Design files in plain text
Start of Block

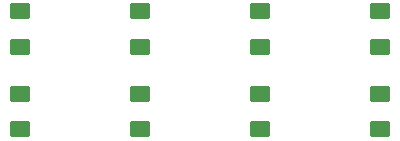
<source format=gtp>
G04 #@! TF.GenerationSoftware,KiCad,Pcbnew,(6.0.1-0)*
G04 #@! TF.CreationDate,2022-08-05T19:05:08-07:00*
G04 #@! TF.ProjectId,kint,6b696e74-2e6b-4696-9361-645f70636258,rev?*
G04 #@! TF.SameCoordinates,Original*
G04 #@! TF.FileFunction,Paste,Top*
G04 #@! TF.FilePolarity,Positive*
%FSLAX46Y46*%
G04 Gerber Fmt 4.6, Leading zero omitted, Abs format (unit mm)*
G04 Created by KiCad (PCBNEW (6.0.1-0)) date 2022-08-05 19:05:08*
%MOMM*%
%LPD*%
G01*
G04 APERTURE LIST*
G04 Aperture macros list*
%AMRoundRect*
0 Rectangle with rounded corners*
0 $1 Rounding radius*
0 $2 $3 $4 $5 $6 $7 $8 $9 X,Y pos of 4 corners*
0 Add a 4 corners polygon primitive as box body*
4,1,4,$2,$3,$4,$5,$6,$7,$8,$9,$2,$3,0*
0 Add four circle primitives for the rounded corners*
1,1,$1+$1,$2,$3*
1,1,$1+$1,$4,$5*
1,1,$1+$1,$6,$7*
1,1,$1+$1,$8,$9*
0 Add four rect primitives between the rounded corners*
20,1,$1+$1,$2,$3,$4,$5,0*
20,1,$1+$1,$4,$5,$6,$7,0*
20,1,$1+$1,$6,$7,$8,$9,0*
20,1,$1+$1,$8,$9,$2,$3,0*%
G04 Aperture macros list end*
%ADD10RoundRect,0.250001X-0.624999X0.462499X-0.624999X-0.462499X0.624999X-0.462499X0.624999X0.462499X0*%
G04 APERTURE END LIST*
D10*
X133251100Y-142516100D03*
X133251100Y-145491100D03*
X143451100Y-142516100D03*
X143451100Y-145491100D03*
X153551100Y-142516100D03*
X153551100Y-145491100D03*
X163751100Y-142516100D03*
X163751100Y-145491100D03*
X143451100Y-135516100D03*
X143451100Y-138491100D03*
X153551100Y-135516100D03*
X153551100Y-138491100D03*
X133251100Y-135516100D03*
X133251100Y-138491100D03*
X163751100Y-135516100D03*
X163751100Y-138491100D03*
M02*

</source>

End of Block

About this exercise. Reproduce all of the entries word for word, skipping any pictures they hold.

Task result.
<source format=gtp>
G04 #@! TF.GenerationSoftware,KiCad,Pcbnew,(6.0.1-0)*
G04 #@! TF.CreationDate,2022-08-05T19:05:08-07:00*
G04 #@! TF.ProjectId,kint,6b696e74-2e6b-4696-9361-645f70636258,rev?*
G04 #@! TF.SameCoordinates,Original*
G04 #@! TF.FileFunction,Paste,Top*
G04 #@! TF.FilePolarity,Positive*
%FSLAX46Y46*%
G04 Gerber Fmt 4.6, Leading zero omitted, Abs format (unit mm)*
G04 Created by KiCad (PCBNEW (6.0.1-0)) date 2022-08-05 19:05:08*
%MOMM*%
%LPD*%
G01*
G04 APERTURE LIST*
G04 Aperture macros list*
%AMRoundRect*
0 Rectangle with rounded corners*
0 $1 Rounding radius*
0 $2 $3 $4 $5 $6 $7 $8 $9 X,Y pos of 4 corners*
0 Add a 4 corners polygon primitive as box body*
4,1,4,$2,$3,$4,$5,$6,$7,$8,$9,$2,$3,0*
0 Add four circle primitives for the rounded corners*
1,1,$1+$1,$2,$3*
1,1,$1+$1,$4,$5*
1,1,$1+$1,$6,$7*
1,1,$1+$1,$8,$9*
0 Add four rect primitives between the rounded corners*
20,1,$1+$1,$2,$3,$4,$5,0*
20,1,$1+$1,$4,$5,$6,$7,0*
20,1,$1+$1,$6,$7,$8,$9,0*
20,1,$1+$1,$8,$9,$2,$3,0*%
G04 Aperture macros list end*
%ADD10RoundRect,0.250001X-0.624999X0.462499X-0.624999X-0.462499X0.624999X-0.462499X0.624999X0.462499X0*%
G04 APERTURE END LIST*
D10*
X133251100Y-142516100D03*
X133251100Y-145491100D03*
X143451100Y-142516100D03*
X143451100Y-145491100D03*
X153551100Y-142516100D03*
X153551100Y-145491100D03*
X163751100Y-142516100D03*
X163751100Y-145491100D03*
X143451100Y-135516100D03*
X143451100Y-138491100D03*
X153551100Y-135516100D03*
X153551100Y-138491100D03*
X133251100Y-135516100D03*
X133251100Y-138491100D03*
X163751100Y-135516100D03*
X163751100Y-138491100D03*
M02*

</source>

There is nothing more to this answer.